**Exercise requirements:** The following entries are to be retyped in full, exactly as written.

[Saved entries]
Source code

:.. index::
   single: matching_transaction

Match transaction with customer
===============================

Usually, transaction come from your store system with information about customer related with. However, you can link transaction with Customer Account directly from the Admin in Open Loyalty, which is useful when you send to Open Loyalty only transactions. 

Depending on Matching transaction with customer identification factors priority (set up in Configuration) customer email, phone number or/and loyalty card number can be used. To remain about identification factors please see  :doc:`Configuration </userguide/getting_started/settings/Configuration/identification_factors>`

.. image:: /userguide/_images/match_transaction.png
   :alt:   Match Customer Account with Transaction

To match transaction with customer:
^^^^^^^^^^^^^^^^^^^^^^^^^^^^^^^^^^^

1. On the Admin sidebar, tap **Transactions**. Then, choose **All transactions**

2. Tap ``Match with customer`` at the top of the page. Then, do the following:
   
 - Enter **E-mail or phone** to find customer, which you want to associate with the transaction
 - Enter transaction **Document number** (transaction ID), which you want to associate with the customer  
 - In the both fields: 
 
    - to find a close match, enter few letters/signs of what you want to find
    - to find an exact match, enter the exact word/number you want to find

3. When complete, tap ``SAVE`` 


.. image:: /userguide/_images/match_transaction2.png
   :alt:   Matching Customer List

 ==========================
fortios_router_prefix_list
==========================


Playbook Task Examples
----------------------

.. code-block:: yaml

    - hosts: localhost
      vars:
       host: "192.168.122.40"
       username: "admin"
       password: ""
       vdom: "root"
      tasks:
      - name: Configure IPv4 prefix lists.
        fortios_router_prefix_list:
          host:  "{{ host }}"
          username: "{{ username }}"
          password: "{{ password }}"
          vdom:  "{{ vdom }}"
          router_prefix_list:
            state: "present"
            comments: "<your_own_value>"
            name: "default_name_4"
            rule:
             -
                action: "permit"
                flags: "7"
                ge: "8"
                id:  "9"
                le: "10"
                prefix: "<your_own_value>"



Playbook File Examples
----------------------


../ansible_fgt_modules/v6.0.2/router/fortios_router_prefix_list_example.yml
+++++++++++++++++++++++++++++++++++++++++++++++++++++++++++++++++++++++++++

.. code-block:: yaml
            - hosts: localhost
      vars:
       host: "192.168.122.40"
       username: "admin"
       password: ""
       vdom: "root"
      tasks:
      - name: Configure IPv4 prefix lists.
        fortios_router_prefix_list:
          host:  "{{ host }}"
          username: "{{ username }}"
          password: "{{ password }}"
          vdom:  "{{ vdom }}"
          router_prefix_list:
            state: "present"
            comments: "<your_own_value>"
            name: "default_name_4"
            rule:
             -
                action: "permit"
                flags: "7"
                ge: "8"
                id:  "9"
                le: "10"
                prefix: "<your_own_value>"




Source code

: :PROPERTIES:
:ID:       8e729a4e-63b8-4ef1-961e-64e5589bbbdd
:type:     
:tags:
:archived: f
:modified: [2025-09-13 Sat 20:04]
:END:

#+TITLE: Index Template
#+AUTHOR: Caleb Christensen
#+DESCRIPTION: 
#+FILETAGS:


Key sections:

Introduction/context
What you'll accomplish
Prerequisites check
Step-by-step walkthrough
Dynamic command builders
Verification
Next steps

**Answer to the problem:**
Source code

:.. index::
   single: matching_transaction

Match transaction with customer
===============================

Usually, transaction come from your store system with information about customer related with. However, you can link transaction with Customer Account directly from the Admin in Open Loyalty, which is useful when you send to Open Loyalty only transactions. 

Depending on Matching transaction with customer identification factors priority (set up in Configuration) customer email, phone number or/and loyalty card number can be used. To remain about identification factors please see  :doc:`Configuration </userguide/getting_started/settings/Configuration/identification_factors>`

.. image:: /userguide/_images/match_transaction.png
   :alt:   Match Customer Account with Transaction

To match transaction with customer:
^^^^^^^^^^^^^^^^^^^^^^^^^^^^^^^^^^^

1. On the Admin sidebar, tap **Transactions**. Then, choose **All transactions**

2. Tap ``Match with customer`` at the top of the page. Then, do the following:
   
 - Enter **E-mail or phone** to find customer, which you want to associate with the transaction
 - Enter transaction **Document number** (transaction ID), which you want to associate with the customer  
 - In the both fields: 
 
    - to find a close match, enter few letters/signs of what you want to find
    - to find an exact match, enter the exact word/number you want to find

3. When complete, tap ``SAVE`` 


.. image:: /userguide/_images/match_transaction2.png
   :alt:   Matching Customer List

 ==========================
fortios_router_prefix_list
==========================


Playbook Task Examples
----------------------

.. code-block:: yaml

    - hosts: localhost
      vars:
       host: "192.168.122.40"
       username: "admin"
       password: ""
       vdom: "root"
      tasks:
      - name: Configure IPv4 prefix lists.
        fortios_router_prefix_list:
          host:  "{{ host }}"
          username: "{{ username }}"
          password: "{{ password }}"
          vdom:  "{{ vdom }}"
          router_prefix_list:
            state: "present"
            comments: "<your_own_value>"
            name: "default_name_4"
            rule:
             -
                action: "permit"
                flags: "7"
                ge: "8"
                id:  "9"
                le: "10"
                prefix: "<your_own_value>"



Playbook File Examples
----------------------


../ansible_fgt_modules/v6.0.2/router/fortios_router_prefix_list_example.yml
+++++++++++++++++++++++++++++++++++++++++++++++++++++++++++++++++++++++++++

.. code-block:: yaml
            - hosts: localhost
      vars:
       host: "192.168.122.40"
       username: "admin"
       password: ""
       vdom: "root"
      tasks:
      - name: Configure IPv4 prefix lists.
        fortios_router_prefix_list:
          host:  "{{ host }}"
          username: "{{ username }}"
          password: "{{ password }}"
          vdom:  "{{ vdom }}"
          router_prefix_list:
            state: "present"
            comments: "<your_own_value>"
            name: "default_name_4"
            rule:
             -
                action: "permit"
                flags: "7"
                ge: "8"
                id:  "9"
                le: "10"
                prefix: "<your_own_value>"




Source code

: :PROPERTIES:
:ID:       8e729a4e-63b8-4ef1-961e-64e5589bbbdd
:type:     
:tags:
:archived: f
:modified: [2025-09-13 Sat 20:04]
:END:

#+TITLE: Index Template
#+AUTHOR: Caleb Christensen
#+DESCRIPTION: 
#+FILETAGS:


Key sections:

Introduction/context
What you'll accomplish
Prerequisites check
Step-by-step walkthrough
Dynamic command builders
Verification
Next steps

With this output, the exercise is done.